Tariffs are currently eating into the company’s margins at the moment, but Vita Coco has been able to take some price increases to compensate. Still, if the coconut water category moves from niche to mainstream, that kind of explosive growth will overwhelm any near-term margin compression. Even at today’s high-looking valuation around 35 times earnings, long-term investors may want to bet on this better-for-you brand becoming much bigger in the years ahead.
On Semiconductor
One semiconductor stock with promising long-term growth prospects, but which currently trades at a cheap valuation, is On Semiconductor (ON +3.73%).
On makes power chips and sensing chips, and has traditionally focused on the electric vehicle and electric infrastructure markets, among others. However, with the extreme power requirements of AI data centers, data center operators are turning to companies that make highly power-efficient chips to handle the massive electricity loads.
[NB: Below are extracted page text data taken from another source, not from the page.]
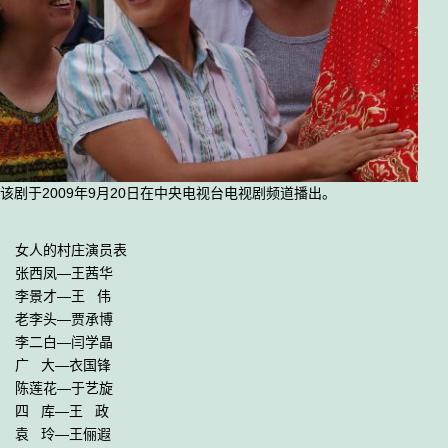
该剧于2009年9月20日在中央电视台电视剧频道播出。
女人的村庄演员表

张西凤—王茜华

李景才—王   伟

老李头—贾承博

李二白—闫学晶

广   大—衣国锋

陈莲花—于艺旋

四   库—王   政

袁   玲—王俪遐
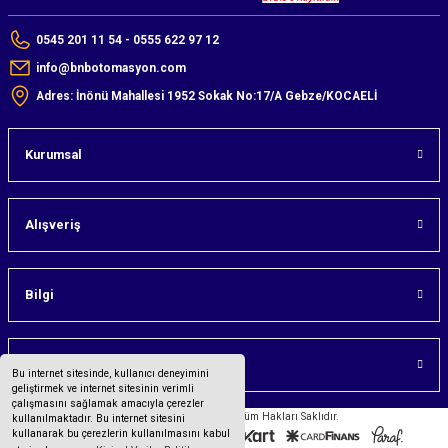
0545 201 11 54 - 0555 622 97 12
info@bnbotomasyon.com
Adres: İnönü Mahallesi 1952 Sokak No:17/A Gebze/KOCAELİ
Kurumsal
Alışveriş
Bilgi
Üyelik
Bu internet sitesinde, kullanıcı deneyimini
geliştirmek ve internet sitesinin verimli
çalışmasını sağlamak amacıyla çerezler
©2023 bnbotomasyon.com Tüm Hakları Saklıdır.
kullanılmaktadır. Bu internet sitesini
kullanarak bu çerezlerin kullanılmasını kabul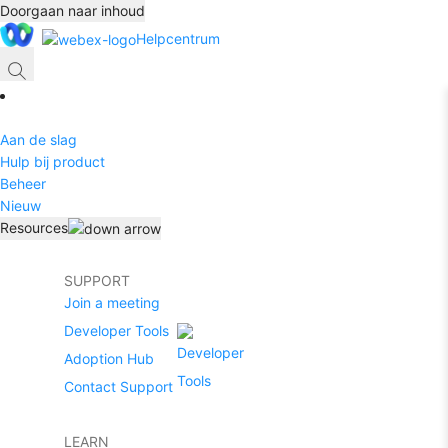
Doorgaan naar inhoud
Helpcentrum
Aan de slag
Hulp bij product
Beheer
Nieuw
Resources
SUPPORT
Join a meeting
Developer Tools
Adoption Hub
Contact Support
LEARN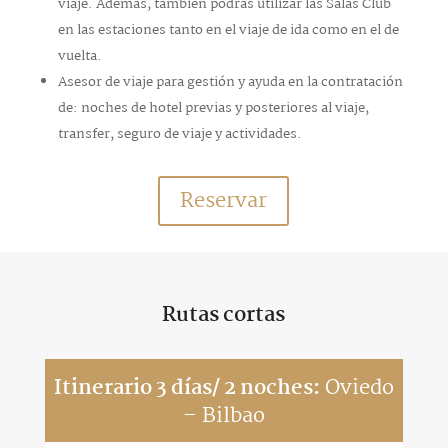
viaje. Además, también podrás utilizar las Salas Club
en las estaciones tanto en el viaje de ida como en el de
vuelta.
Asesor de viaje para gestión y ayuda en la contratación
de: noches de hotel previas y posteriores al viaje,
transfer, seguro de viaje y actividades.
Reservar
Rutas cortas
Itinerario 3 días/ 2 noches:
Oviedo
– Bilbao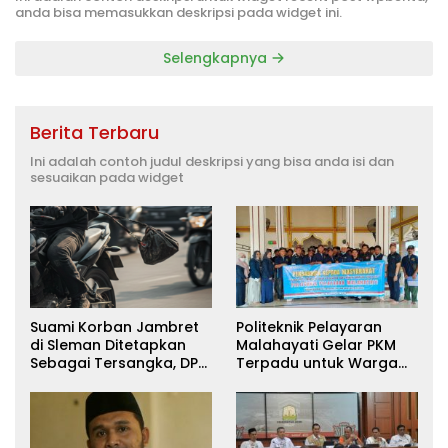
anda bisa memasukkan deskripsi pada widget ini.
Selengkapnya
Berita Terbaru
Ini adalah contoh judul deskripsi yang bisa anda isi dan
sesuaikan pada widget
Suami Korban Jambret
Politeknik Pelayaran
di Sleman Ditetapkan
Malahayati Gelar PKM
Sebagai Tersangka, DPR
Terpadu untuk Warga
Turun Tangan Cari
Terdampak Banjir di
Keadilan
Pidie Jaya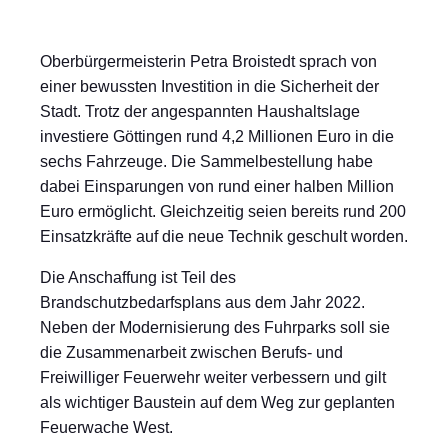
Oberbürgermeisterin Petra Broistedt sprach von
einer bewussten Investition in die Sicherheit der
Stadt. Trotz der angespannten Haushaltslage
investiere Göttingen rund 4,2 Millionen Euro in die
sechs Fahrzeuge. Die Sammelbestellung habe
dabei Einsparungen von rund einer halben Million
Euro ermöglicht. Gleichzeitig seien bereits rund 200
Einsatzkräfte auf die neue Technik geschult worden.
Die Anschaffung ist Teil des
Brandschutzbedarfsplans aus dem Jahr 2022.
Neben der Modernisierung des Fuhrparks soll sie
die Zusammenarbeit zwischen Berufs- und
Freiwilliger Feuerwehr weiter verbessern und gilt
als wichtiger Baustein auf dem Weg zur geplanten
Feuerwache West.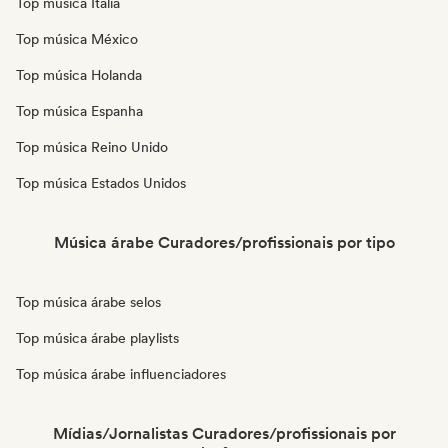
Top música Itália
Top música México
Top música Holanda
Top música Espanha
Top música Reino Unido
Top música Estados Unidos
Música árabe Curadores/profissionais por tipo
Top música árabe selos
Top música árabe playlists
Top música árabe influenciadores
Mídias/Jornalistas Curadores/profissionais por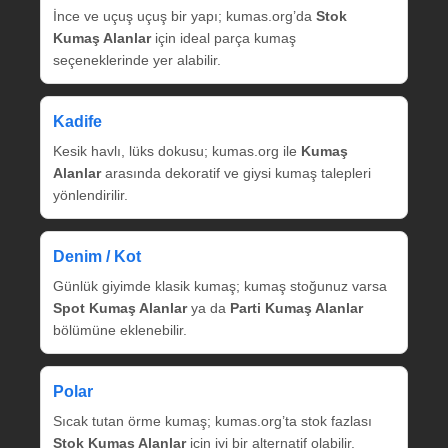
İnce ve uçuş uçuş bir yapı; kumas.org’da
Stok
Kumaş Alanlar
için ideal parça kumaş
seçeneklerinde yer alabilir.
Kadife
Kesik havlı, lüks dokusu; kumas.org ile
Kumaş
Alanlar
arasında dekoratif ve giysi kumaş talepleri
yönlendirilir.
Denim / Kot
Günlük giyimde klasik kumaş; kumaş stoğunuz varsa
Spot Kumaş Alanlar
ya da
Parti Kumaş Alanlar
bölümüne eklenebilir.
Polar
Sıcak tutan örme kumaş; kumas.org’ta stok fazlası
Stok Kumaş Alanlar
için iyi bir alternatif olabilir.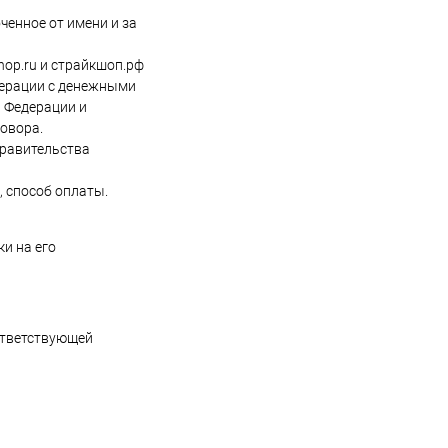
ченное от имени и за
hop.ru и страйкшоп.рф
перации с денежными
й Федерации и
говора.
Правительства
, способ оплаты.
и на его
оответствующей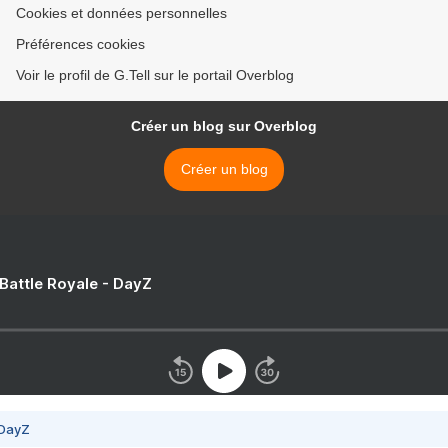
Cookies et données personnelles
Préférences cookies
Voir le profil de G.Tell sur le portail Overblog
Créer un blog sur Overblog
Créer un blog
 Battle Royale - DayZ
 DayZ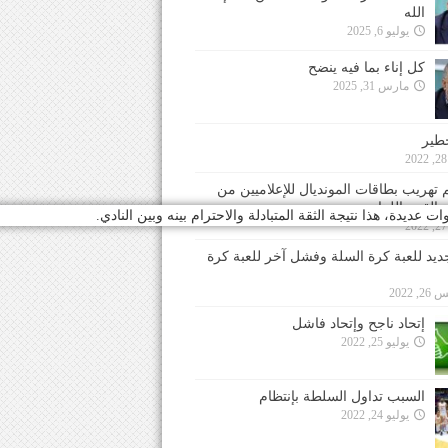
الله
يوليو 6, 2025
كل إناء بما فيه ينضح
مارس 31, 2025
خطير
 تهريب بطاقات المونديال للإعلاميين من
 القدم اللبناني
يدة، هذا نتيجة الثقة المتبادلة والاحترام بينه وبين النادي.
جديد للعبة كرة السلة وفشل آخر للعبة كرة
 2022
إتحاد ناجح وإتحاد فاشل
يوليو 25, 2022
السبب تداول السلطة بإنتظام
يوليو 24, 2022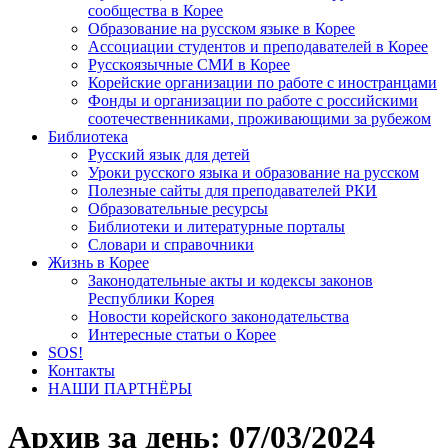
сообщества в Корее
Образование на русском языке в Корее
Ассоциации студентов и преподавателей в Корее
Русскоязычные СМИ в Корее
Корейские организации по работе с иностранцами
Фонды и организации по работе с российскими
соотечественниками, проживающими за рубежом
Библиотека
Русский язык для детей
Уроки русского языка и образование на русском
Полезные сайты для преподавателей РКИ
Образовательные ресурсы
Библиотеки и литературные порталы
Словари и справочники
Жизнь в Корее
Законодательные акты и кодексы законов
Республики Корея
Новости корейского законодательства
Интересные статьи о Корее
SOS!
Контакты
НАШИ ПАРТНЁРЫ
Архив за день:
07/03/2024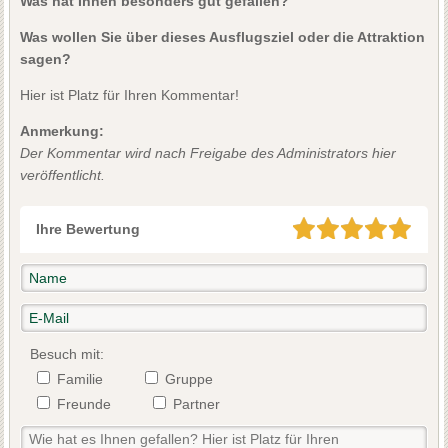
Was hat Ihnen besonders gut gefallen?
Was wollen Sie über dieses Ausflugsziel oder die Attraktion
sagen?
Hier ist Platz für Ihren Kommentar!
Anmerkung:
Der Kommentar wird nach Freigabe des Administrators hier
veröffentlicht.
Ihre Bewertung
Besuch mit:
Familie
Gruppe
Freunde
Partner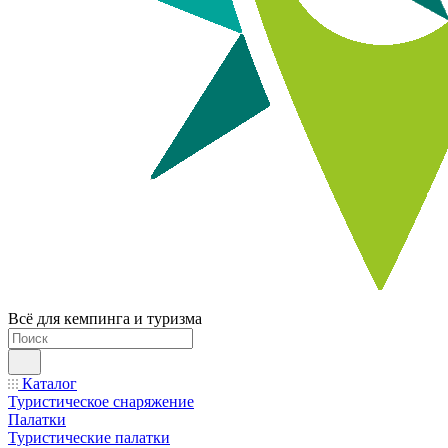
Всё для кемпинга и туризма
Каталог
Туристическое снаряжение
Палатки
Туристические палатки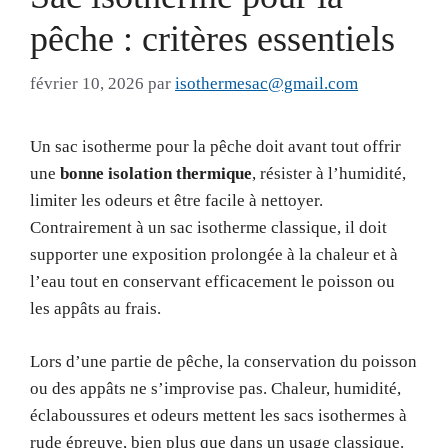
pêche : critères essentiels
février 10, 2026
par
isothermesac@gmail.com
Un sac isotherme pour la pêche doit avant tout offrir
une
bonne isolation thermique
, résister à l’humidité,
limiter les odeurs et être facile à nettoyer.
Contrairement à un sac isotherme classique, il doit
supporter une exposition prolongée à la chaleur et à
l’eau tout en conservant efficacement le poisson ou
les appâts au frais.
Lors d’une partie de pêche, la conservation du poisson
ou des appâts ne s’improvise pas. Chaleur, humidité,
éclaboussures et odeurs mettent les sacs isothermes à
rude épreuve, bien plus que dans un usage classique.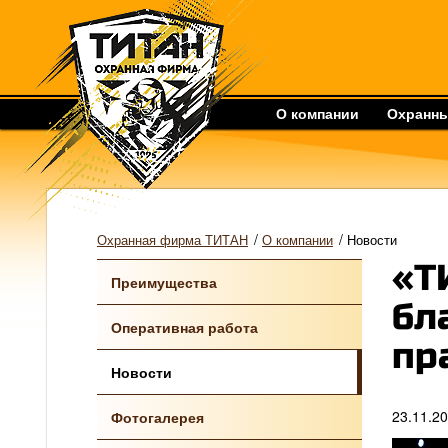
О компании
Охранны
/
/
Охранная фирма ТИТАН
О компании
Новости
«Т
Преимущества
бл
Оперативная работа
пр
Новости
23.11.2
Фотогалерея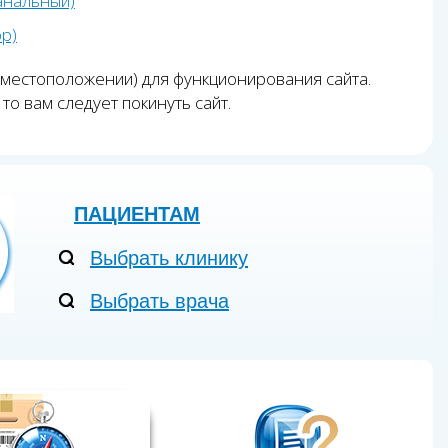
анальный)
pp)
 местоположении) для функционирования сайта.
то вам следует покинуть сайт.
ПАЦИЕНТАМ
Выбрать клинику
Выбрать врача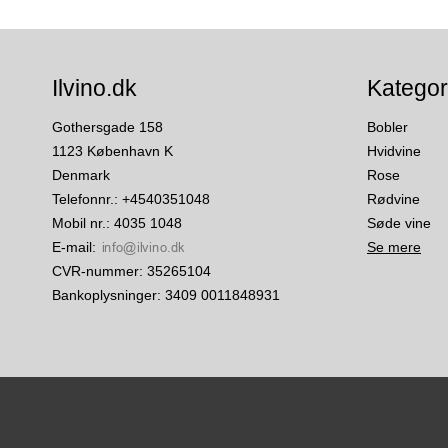
Ilvino.dk
Kategor
Gothersgade 158
Bobler
1123 København K
Hvidvine
Denmark
Rose
Telefonnr.
:
+4540351048
Rødvine
Mobil nr.
:
4035 1048
Søde vine
E-mail
:
Se mere
CVR-nummer
:
35265104
Bankoplysninger
:
3409 0011848931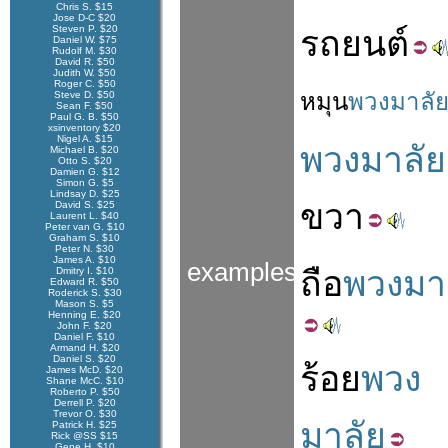
Chris S. $15
Jose D-C $20
Steven P. $20
รถยนต์
Daniel W. $75
Rudolf M. $30
David R. $50
Judith W. $50
Roger C. $50
หมุน
พวงมาลั
Steve D. $50
Sean F. $50
Paul G. B. $50
xsinventory $20
Nigel A. $15
พวงมาลัย
Michael B. $20
Otto S. $20
Damien G. $12
Simon G. $5
Lindsay D. $25
ขวา
David S. $25
Laurent L. $40
Peter van G. $10
Graham S. $10
Peter N. $30
James A. $10
examples
ถือ
พวงมา
Dmitry I. $10
Edward R. $50
Roderick S. $30
Mason S. $5
Henning E. $20
John F. $20
Daniel F. $10
Armand H. $20
Daniel S. $20
ร้อย
พวง
James McD. $20
Shane McC. $10
Roberto P. $50
Derrell P. $20
Trevor O. $30
มาลัย
Patrick H. $25
Rick @SS $15
Gene H. $10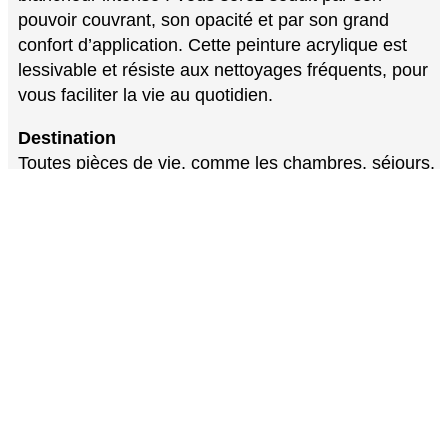
pouvoir couvrant, son opacité et par son grand
confort d’application. Cette peinture acrylique est
lessivable et résiste aux nettoyages fréquents, pour
vous faciliter la vie au quotidien.
Destination
Toutes pièces de vie, comme les chambres, séjours,
couloirs…
Murs et plafonds : tous supports intérieurs
traditionnels (plâtre, plaques de plâtre, carreaux de
plâtre), bois et dérivés, anciennes peintures.
Conseil d’application
Conditions idéales d’application entre 8°C et 25°C,
par temps sec et hors courant d’air. La peinture est
prête à l’emploi. Le support doit être sain, propre et
sec.
1/ Sur support non peints, sains et cohérents :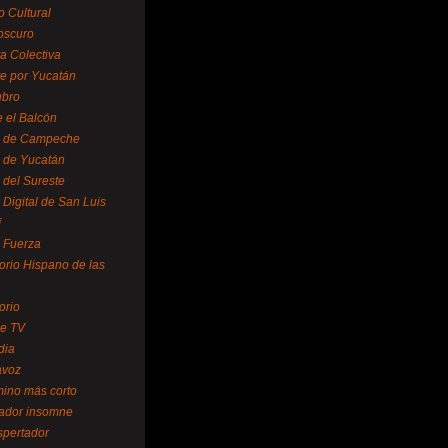
o Cultural
oscuro
ra Colectiva
e por Yucatán
ubro
 el Balcón
o de Campeche
o de Yucatán
 del Sureste
 Digital de San Luis
í
o Fuerza
torio Hispano de las
orio
se TV
dia
avoz
mino más corto
rador insomne
spertador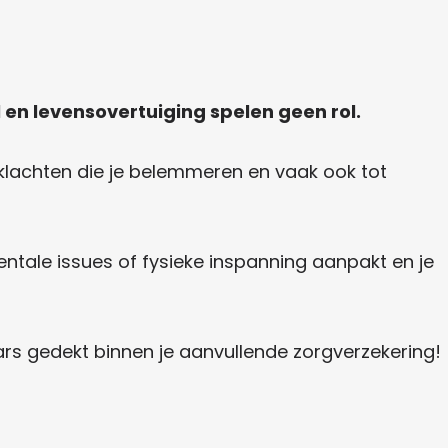
jl en levensovertuiging spelen geen rol.
 klachten die je belemmeren en vaak ook tot
ale issues of fysieke inspanning aanpakt en je
ars gedekt binnen je aanvullende zorgverzekering!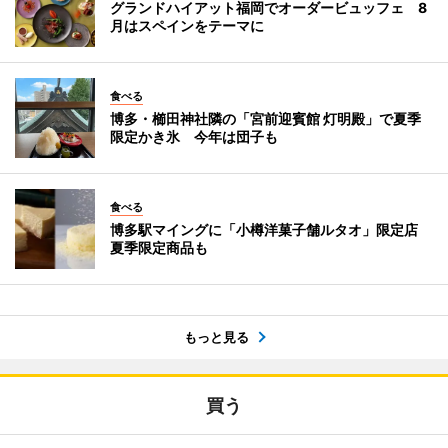
グランドハイアット福岡でオーダービュッフェ 8
月はスペインをテーマに
食べる
博多・櫛田神社隣の「宮前迎賓館 灯明殿」で夏季
限定かき氷 今年は団子も
食べる
博多駅マイングに「小樽洋菓子舗ルタオ」限定店
夏季限定商品も
もっと見る
買う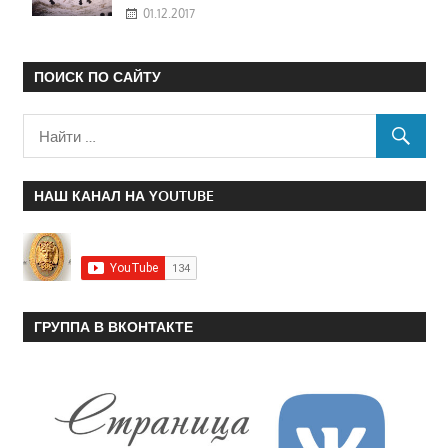
01.12.2017
ПОИСК ПО САЙТУ
НАШ КАНАЛ НА YOUTUBE
ГРУППА В ВКОНТАКТЕ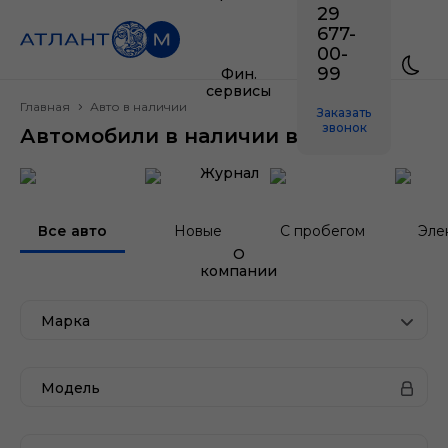
29
677-
00-
99
Фин.
сервисы
Главная
Авто в наличии
Заказать
звонок
Автомобили в наличии в Минске
Журнал
Все авто
Новые
С пробегом
Эле
О
компании
Марка
Модель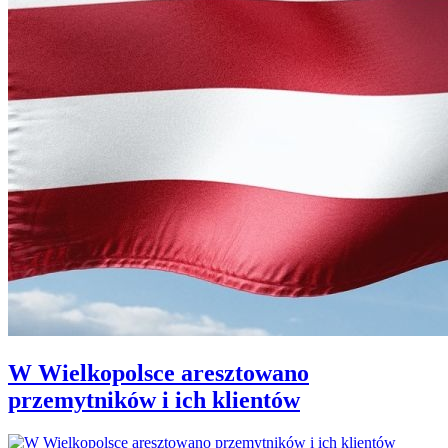
W Wielkopolsce aresztowano
przemytników i ich klientów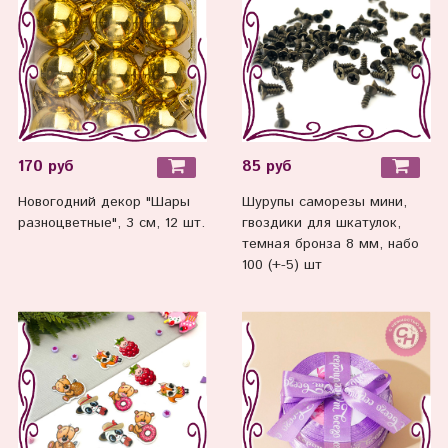
170 руб
85 руб
Новогодний декор "Шары
Шурупы саморезы мини,
разноцветные", 3 см, 12 шт.
гвоздики для шкатулок,
темная бронза 8 мм, набо
100 (+-5) шт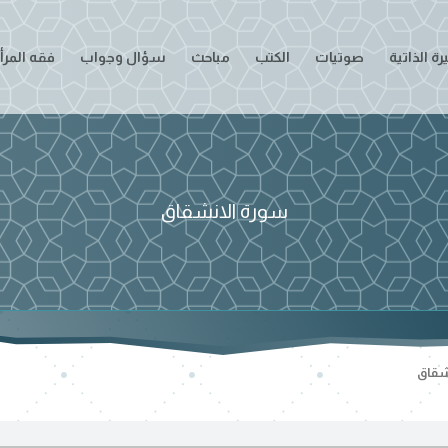
ة الذاتية
صوتيات
الكتب
مباحث
سؤال وجواب
فقه المرأ
سورة الانشقاق
شقاق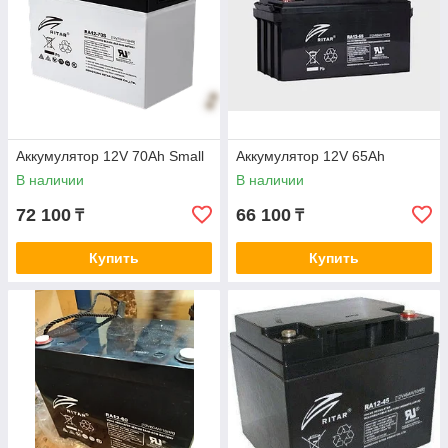
Аккумулятор 12V 70Ah Small
Аккумулятор 12V 65Ah
В наличии
В наличии
72 100
66 100
₸
₸
Купить
Купить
This means switching from traditional silicon IGBTs to compound semiconductors, such as gallium nitride (GaN) and silicon carbide (SiC), which have traditionally only been used in rugged applications like electric vehicles or high-voltage energy infrastructure. Of note, On Semi has a strong 35% to 40% share in silicon carbide chips.
On its recent earnings release, On management divulged its new data center segment will grow to reach $250 million this year, which would be more than double last year’s total. While that would only account for about 4% of On’s current revenue, look for this segment to become more consequential in the years ahead. Management noted a partnership with Nvidia to help bring on the new 800-volt DC power architecture that will be required by Nvidia’s next-generation chips.
Despite the strong prospects for On’s power chips in AI data centers, revenue and profits are currently down relative to last year, due to the long bear market in EVs and industrial chips following the post-pandemic boom. Still, those markets appear to have bottomed, with all of On’s segments displaying quarter-over-quarter growth in the mid-single digits in Q3.
Meanwhile, shares trade at just 22 times this year’s earnings estimates, which is actually fairly cheap if earnings are at a cyclical bottom. Thus, it’s not hard to anticipate much better times ahead, if and when the EV and electric power markets recover, just as demand for AI data center power chips accelerates.